There’s never a need for boring small talk with these statement pieces on your wall.
From roaming textures to daring layers, these made-in-Savannah masterpieces will give your guests more than a few reasons to gab. Compiled by Maggie Harney
“We Ebb, We Flow”
By Shea Slemmer
Oil on linen, 72” x 48”
With layered compositions and color hierarchy, Shea’s inspired pieces draw attention to detail and the harmony of a palette scheme. “There’s no preconceived idea of what the painting will look like,” remarks Shea. “It just works itself out until it’s done.” From color complements to compositional “happy accidents,” Shea’s work exhibits that elusive je ne sais quoi that great art is so successful at; creating tension and interest that never tires after repeated admiration. “I want something that’s got enough to grab your attention but I don’t want the viewer to find a problem. It’s a push and pull.” It is, indeed.
Cow vertebrae, wool roving, cotton, 7” x 12”

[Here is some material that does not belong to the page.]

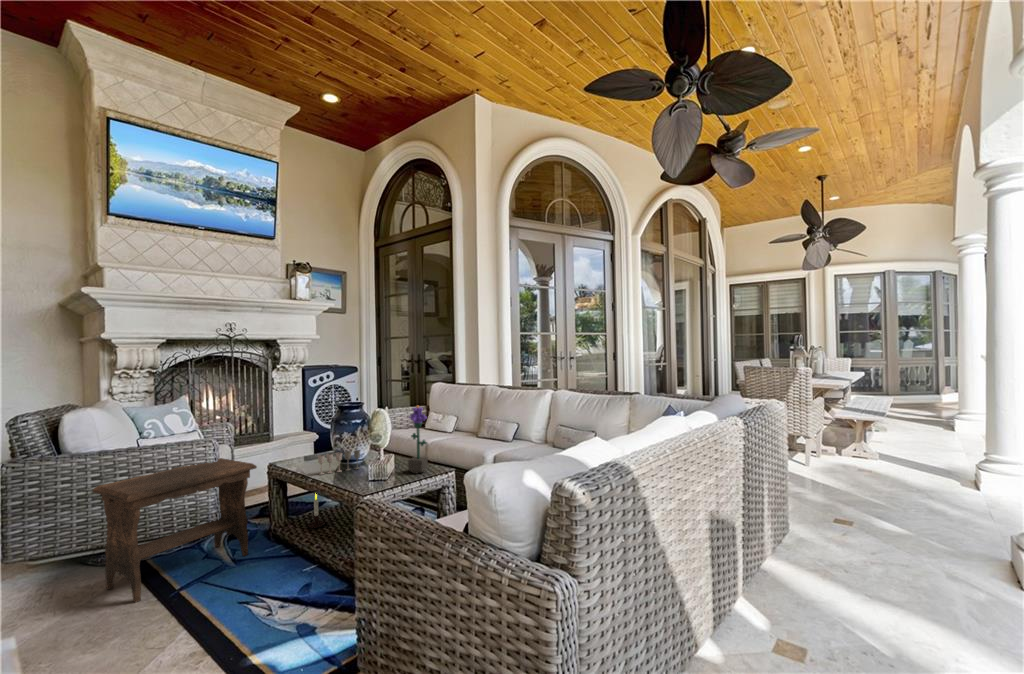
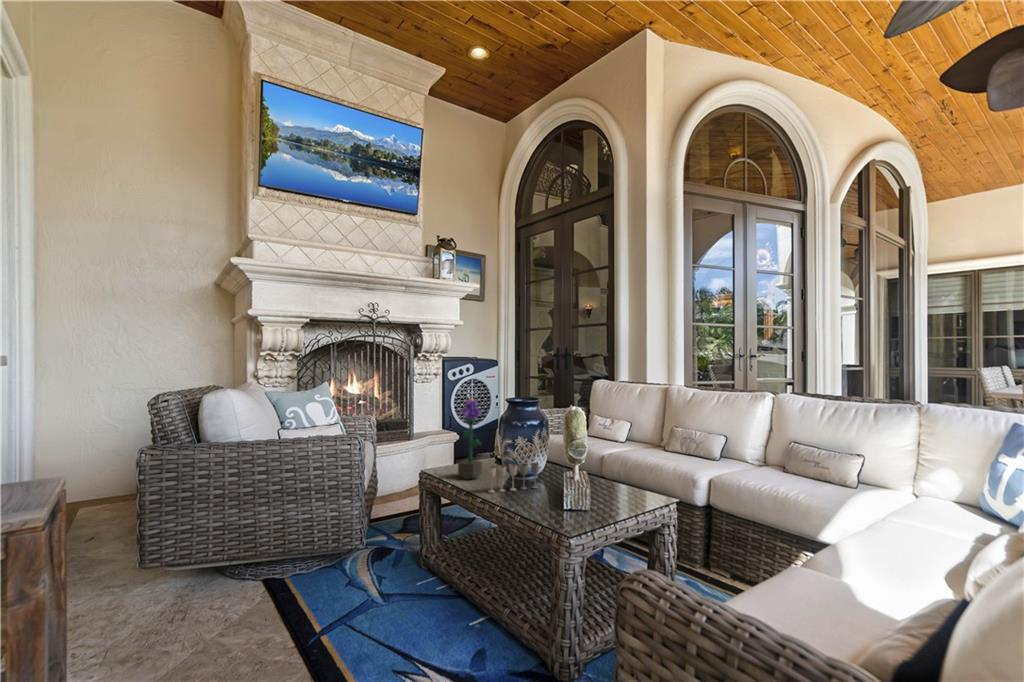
potted flower: present [408,406,428,473] -> present [458,398,482,479]
footstool: present [93,458,257,602] -> none [229,458,410,643]
candle: present [308,493,329,528] -> none [467,510,493,559]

Memory and emotion are at the heart of Christian’s tactile wall hangings, which combine natural elements from animal bones and plant fibers to tie in the feel of nostalgia of decades gone by. “I like using pastel colors, a lot of orange mixed with creams, and playing off their effect to get a vintage feel,” explains Christian. “I’m very inspired by the 1950s through 1970s aspect of life.” From exploring with positive and negative effects to constructing great volume, it’s about pushing beyond the boundary of the loom frame and achieving a look that grabs you from the wall. “I’m all about texture, it’s very important to me.” For this work, feel free to reach out and touch.
Available at ShopSCAD.
Mixed Media sculpture, 34” x 24” x 28”
Marcus’s work is one that stares back and dares you to consider its underlying commentary on culture and individuality. “I began using taxidermy in my work … to speak to the larger question of what it means to be human, a complete and unique creature.” Crashing beyond the confinement of labels, this piece challenges by asking the viewer what it means to be authentic in a homogenized world. “I often think of myself and the rest of humans as animals. And yet, we tend to think of other animals in a generic sense,” the artist notes. “In creating my sculptures, I imagine a personality for each, and in doing so, I make choices as to how they would personally choose to express themselves.”